>>2754350 (OP)There are two forces at play. The bison is a federally protected species and by introducing range land it basically makes it impossible for rich out of state faggots to buy up huge tracts of public land which they've had their eye on purchasing from the state due to some bullshit with the Burea of Land Management, this includes some of the 3 million acres constituting the Great American Prairie reserve and its expansion. Our governor is notorious for representing these interests because he himself is one of those rich pretend ranching faggots, and even lost a case in a federal court trying to repeal our state's constitution prevent access to the Ruby River. Long story short Montana has a constitutional law that says below the flood plane of the river is public land so if you can access the water from state land, as a fisherman you can access the river so long as you stay near the water. It makes Mt one of the best states to be a fisherman or a river rat. These out of state land owning, "ranchers" are united with the in state heritage cattle ranchers, who rally around an anti-bison sentiment which has persisted through the cattle industry lobbies. For a lot of cattle ranchers their aversion to the bison comes from intense FDA and CDC regulations controlling brucellosis, and the perceived risk bison herds have to transfer the disease to cattle. Like 3 cases of the disease could ban beef exports from the state and collapse their livelihood. Basically the bison unwittingly has made enemies of the most powerful lobbies in the state and unfortunately it means no grazing permits on the prairie.

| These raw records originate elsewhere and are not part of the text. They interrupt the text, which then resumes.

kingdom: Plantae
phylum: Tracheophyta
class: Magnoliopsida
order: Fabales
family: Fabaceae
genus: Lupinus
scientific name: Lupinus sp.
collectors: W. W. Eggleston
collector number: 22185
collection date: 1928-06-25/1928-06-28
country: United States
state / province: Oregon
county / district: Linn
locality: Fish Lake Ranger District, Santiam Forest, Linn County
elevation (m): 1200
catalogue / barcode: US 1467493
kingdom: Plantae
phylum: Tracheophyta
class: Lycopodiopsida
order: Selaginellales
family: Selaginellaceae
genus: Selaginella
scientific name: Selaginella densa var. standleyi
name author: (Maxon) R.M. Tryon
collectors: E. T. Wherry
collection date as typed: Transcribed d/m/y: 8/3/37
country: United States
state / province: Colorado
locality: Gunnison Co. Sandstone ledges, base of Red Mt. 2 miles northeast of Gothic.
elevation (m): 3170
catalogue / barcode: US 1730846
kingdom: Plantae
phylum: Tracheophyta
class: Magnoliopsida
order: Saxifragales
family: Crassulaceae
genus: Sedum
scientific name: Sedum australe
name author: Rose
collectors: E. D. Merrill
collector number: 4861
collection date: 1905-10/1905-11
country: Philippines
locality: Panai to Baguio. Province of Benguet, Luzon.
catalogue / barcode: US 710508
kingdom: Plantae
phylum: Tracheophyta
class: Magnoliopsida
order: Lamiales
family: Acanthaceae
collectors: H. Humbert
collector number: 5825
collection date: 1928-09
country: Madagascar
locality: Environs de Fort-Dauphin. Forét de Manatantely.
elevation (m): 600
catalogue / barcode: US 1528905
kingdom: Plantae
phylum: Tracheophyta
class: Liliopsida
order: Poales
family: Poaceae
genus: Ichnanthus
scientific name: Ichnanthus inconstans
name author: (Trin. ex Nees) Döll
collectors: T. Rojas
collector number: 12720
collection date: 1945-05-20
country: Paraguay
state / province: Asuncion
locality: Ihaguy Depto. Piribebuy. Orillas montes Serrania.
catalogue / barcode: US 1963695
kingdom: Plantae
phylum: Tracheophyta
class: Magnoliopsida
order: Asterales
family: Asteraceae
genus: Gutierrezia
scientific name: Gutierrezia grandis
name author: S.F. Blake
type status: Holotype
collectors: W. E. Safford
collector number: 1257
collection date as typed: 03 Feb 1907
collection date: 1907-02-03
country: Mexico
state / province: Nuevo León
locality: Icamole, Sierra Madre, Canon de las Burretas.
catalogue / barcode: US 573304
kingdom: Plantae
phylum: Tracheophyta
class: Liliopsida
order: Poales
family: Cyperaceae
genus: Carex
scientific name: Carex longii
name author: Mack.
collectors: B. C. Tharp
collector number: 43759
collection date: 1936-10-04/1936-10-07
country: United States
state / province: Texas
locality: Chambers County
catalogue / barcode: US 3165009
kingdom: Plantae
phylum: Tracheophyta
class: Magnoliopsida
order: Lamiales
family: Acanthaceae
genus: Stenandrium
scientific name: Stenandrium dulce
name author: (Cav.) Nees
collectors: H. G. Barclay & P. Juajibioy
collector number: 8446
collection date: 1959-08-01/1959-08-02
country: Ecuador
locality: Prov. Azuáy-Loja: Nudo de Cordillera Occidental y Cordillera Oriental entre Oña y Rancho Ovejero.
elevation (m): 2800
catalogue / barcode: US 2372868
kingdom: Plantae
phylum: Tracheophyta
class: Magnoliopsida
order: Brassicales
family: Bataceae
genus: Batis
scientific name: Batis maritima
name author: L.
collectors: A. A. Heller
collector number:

It's important to distinguish that does not mean Buffalo cannot graze the prairie. It means the genetically pure Bison Bison of Yellowstone (which carry a shit load of Federal protections) won't graze there, for now, this is an ongoing battle and the lawyers aren't done. However, if the goal is prairie restoration, it would be a snap of the fingers to get a herd of Beefalo to graze the prairie to restore the benefits of the megafauna herds. This is what you're buying when you get a Buffalo burger, it's mostly bison with some cattle bred into it to make them more docile and technically not subject to those brucellosis rules I mentioned because they're not wild.
My take is it's almost certainly a move to eventually compete with the reserve for lands that the BLM is going to put up for private sale here soon. It's a rich man's game and whether or not I approve doesn't matter. If it were a matter of fishing and water access I'd be more invested.